• [Problem]: Find every line in the records below that contains the word "four", and copy each such line.

+++

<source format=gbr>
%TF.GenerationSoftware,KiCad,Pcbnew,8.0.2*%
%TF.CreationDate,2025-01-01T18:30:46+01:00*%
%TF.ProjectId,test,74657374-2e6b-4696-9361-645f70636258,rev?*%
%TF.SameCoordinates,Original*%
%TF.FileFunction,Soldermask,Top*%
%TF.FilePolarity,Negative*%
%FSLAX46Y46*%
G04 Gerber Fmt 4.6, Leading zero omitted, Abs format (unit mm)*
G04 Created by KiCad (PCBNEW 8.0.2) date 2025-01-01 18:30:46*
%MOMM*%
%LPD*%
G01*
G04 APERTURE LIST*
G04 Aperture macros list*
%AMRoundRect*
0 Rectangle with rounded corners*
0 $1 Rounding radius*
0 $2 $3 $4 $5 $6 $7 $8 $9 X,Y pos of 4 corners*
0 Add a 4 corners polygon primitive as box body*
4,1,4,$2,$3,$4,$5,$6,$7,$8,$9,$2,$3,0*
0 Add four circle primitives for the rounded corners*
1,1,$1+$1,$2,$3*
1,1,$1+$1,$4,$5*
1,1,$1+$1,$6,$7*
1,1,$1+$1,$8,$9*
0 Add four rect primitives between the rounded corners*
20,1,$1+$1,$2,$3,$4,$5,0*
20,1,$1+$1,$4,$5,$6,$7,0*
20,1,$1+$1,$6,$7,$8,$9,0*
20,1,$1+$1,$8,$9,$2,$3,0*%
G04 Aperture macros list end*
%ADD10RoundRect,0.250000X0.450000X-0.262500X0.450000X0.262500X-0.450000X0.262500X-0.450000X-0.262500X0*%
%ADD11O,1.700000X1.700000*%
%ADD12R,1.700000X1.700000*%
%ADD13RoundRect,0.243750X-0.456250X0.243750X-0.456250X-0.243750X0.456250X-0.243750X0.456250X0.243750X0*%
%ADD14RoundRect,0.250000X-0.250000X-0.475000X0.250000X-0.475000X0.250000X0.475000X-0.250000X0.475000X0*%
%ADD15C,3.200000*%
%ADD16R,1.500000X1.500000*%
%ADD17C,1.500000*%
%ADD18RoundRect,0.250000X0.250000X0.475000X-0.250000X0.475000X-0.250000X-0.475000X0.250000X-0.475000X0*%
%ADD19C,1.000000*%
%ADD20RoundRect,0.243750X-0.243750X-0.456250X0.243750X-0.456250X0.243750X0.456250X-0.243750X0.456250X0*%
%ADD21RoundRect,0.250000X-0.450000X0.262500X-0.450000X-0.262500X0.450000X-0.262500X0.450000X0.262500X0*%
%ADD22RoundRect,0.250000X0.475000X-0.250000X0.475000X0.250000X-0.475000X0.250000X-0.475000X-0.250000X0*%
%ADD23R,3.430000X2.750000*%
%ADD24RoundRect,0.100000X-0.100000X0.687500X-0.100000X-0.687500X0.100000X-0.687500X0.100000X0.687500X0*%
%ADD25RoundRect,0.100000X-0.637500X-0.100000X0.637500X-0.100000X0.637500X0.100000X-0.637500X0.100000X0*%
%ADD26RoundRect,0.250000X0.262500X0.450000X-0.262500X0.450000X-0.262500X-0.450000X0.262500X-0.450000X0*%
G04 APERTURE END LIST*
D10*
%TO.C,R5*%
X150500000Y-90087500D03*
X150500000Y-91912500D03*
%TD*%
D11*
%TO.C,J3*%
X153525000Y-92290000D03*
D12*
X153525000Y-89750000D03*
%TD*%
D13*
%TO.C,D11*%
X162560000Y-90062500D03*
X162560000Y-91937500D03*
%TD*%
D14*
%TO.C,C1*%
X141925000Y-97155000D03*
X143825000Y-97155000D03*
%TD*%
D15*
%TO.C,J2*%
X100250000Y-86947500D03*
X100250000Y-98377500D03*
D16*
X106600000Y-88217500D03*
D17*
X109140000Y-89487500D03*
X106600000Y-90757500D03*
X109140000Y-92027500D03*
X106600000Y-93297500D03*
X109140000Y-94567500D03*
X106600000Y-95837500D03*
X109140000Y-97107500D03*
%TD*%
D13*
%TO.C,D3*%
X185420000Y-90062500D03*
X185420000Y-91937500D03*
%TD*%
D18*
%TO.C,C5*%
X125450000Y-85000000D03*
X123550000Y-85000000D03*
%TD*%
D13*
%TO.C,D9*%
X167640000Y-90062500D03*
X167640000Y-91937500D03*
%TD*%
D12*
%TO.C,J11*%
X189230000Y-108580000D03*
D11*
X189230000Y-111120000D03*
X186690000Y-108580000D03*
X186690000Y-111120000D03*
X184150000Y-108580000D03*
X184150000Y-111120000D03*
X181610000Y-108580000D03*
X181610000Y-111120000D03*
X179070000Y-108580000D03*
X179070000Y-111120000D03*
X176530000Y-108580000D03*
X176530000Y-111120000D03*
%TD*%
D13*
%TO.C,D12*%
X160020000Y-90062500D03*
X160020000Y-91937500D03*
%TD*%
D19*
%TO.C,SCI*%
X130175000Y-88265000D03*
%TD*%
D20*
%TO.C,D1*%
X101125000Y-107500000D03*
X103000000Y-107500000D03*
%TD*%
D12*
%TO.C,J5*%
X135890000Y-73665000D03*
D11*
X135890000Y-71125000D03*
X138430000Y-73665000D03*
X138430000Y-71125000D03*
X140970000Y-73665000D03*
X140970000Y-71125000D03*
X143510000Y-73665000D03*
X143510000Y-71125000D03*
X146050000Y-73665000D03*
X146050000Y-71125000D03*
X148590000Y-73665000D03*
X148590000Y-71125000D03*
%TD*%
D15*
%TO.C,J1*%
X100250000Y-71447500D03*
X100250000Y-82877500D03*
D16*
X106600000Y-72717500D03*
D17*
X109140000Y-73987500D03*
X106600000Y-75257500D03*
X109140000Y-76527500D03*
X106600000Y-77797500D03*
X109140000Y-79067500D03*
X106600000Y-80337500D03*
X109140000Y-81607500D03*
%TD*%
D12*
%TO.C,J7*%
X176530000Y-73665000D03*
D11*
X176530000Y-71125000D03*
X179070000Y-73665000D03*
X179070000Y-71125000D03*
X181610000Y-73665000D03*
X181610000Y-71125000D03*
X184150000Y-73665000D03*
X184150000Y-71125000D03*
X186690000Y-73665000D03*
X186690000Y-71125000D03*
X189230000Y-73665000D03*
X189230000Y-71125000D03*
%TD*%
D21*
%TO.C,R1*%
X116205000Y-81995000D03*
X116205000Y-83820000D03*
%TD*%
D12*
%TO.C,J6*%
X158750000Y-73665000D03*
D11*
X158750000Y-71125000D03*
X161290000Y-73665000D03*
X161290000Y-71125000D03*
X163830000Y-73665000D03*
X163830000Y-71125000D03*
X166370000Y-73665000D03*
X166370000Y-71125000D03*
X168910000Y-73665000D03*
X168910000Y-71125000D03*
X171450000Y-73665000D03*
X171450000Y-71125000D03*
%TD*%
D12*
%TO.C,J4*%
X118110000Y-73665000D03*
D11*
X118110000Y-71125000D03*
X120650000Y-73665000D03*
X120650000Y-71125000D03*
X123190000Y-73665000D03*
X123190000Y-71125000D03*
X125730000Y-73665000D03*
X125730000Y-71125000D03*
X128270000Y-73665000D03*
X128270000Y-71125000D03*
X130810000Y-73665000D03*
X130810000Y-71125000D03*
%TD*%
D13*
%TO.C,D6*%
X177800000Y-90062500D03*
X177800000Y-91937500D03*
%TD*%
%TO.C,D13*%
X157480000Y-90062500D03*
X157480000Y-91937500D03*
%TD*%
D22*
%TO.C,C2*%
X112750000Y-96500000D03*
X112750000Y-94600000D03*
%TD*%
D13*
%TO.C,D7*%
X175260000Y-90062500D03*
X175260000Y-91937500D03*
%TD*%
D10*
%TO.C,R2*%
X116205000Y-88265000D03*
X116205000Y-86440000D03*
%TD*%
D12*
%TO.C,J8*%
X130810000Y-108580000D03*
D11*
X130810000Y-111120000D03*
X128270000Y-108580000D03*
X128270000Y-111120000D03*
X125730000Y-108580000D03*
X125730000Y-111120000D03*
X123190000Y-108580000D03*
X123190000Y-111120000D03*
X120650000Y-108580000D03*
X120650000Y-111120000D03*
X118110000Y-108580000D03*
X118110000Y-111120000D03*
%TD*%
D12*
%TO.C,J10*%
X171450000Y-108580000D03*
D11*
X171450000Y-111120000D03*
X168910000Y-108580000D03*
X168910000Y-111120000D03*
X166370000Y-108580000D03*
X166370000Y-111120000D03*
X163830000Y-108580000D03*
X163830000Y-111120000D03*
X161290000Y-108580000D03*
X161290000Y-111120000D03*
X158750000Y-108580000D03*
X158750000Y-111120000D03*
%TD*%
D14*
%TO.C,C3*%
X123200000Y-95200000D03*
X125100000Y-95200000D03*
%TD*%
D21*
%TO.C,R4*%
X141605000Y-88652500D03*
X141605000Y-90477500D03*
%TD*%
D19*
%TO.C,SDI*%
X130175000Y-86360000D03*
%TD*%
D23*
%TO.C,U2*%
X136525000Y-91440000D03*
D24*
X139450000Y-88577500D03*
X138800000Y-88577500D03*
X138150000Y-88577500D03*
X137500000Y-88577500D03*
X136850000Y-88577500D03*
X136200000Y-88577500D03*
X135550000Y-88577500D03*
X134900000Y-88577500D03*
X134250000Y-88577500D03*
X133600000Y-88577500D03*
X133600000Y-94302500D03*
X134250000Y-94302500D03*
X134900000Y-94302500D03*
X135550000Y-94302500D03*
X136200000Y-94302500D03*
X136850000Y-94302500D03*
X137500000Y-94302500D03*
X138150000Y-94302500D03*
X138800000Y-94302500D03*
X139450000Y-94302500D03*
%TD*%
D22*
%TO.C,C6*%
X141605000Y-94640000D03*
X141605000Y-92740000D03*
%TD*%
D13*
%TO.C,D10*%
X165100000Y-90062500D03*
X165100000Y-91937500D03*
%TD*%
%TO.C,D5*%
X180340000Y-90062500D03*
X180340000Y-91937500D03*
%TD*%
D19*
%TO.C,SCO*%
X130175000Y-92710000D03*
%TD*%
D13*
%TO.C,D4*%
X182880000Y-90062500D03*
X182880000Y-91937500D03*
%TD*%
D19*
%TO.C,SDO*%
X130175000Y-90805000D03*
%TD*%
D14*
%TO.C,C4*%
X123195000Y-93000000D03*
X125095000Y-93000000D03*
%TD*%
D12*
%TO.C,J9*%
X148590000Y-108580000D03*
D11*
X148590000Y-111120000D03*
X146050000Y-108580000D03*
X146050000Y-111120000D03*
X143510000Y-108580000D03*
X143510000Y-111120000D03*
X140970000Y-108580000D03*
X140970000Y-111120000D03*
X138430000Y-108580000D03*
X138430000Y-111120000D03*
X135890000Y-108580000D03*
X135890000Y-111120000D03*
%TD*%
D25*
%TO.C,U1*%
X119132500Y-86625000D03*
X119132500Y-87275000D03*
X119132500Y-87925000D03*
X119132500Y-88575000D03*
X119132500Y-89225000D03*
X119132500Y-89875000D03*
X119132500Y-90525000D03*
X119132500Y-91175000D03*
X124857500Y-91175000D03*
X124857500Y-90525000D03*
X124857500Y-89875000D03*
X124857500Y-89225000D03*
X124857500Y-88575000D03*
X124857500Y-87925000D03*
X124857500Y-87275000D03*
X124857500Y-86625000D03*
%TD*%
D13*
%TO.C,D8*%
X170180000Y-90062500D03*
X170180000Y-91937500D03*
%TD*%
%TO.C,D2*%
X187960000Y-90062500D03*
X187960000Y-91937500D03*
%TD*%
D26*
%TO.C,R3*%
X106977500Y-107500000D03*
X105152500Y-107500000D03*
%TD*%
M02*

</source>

+++

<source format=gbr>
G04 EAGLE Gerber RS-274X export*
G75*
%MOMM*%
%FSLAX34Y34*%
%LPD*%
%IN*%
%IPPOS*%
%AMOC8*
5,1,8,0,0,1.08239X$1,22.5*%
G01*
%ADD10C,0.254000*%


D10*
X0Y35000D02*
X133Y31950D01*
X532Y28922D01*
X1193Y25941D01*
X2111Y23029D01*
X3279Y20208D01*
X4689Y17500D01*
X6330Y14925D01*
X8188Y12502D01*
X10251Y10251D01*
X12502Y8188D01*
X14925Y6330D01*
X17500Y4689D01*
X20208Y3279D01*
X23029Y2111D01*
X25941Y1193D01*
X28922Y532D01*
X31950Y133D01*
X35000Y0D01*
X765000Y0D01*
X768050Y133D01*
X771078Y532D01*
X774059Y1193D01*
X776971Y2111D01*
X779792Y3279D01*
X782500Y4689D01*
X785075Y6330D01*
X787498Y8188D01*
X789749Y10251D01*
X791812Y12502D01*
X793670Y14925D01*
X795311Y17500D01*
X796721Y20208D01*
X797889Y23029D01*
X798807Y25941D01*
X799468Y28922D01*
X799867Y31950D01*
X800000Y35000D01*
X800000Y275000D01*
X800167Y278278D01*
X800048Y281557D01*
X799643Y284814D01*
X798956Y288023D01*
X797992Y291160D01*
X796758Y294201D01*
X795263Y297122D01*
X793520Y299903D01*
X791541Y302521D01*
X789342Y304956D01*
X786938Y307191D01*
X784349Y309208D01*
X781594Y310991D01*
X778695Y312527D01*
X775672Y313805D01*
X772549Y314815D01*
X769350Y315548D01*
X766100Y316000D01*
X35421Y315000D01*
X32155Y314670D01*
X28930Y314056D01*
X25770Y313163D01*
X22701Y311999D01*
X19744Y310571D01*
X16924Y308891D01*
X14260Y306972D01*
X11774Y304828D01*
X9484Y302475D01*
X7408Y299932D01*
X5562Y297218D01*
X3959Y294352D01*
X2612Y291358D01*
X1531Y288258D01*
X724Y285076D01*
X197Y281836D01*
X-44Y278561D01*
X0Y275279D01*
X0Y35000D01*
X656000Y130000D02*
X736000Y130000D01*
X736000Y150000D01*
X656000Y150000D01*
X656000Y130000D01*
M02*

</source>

+++

• [Task answer]:
0 Add four circle primitives for the rounded corners*
0 Add four rect primitives between the rounded corners*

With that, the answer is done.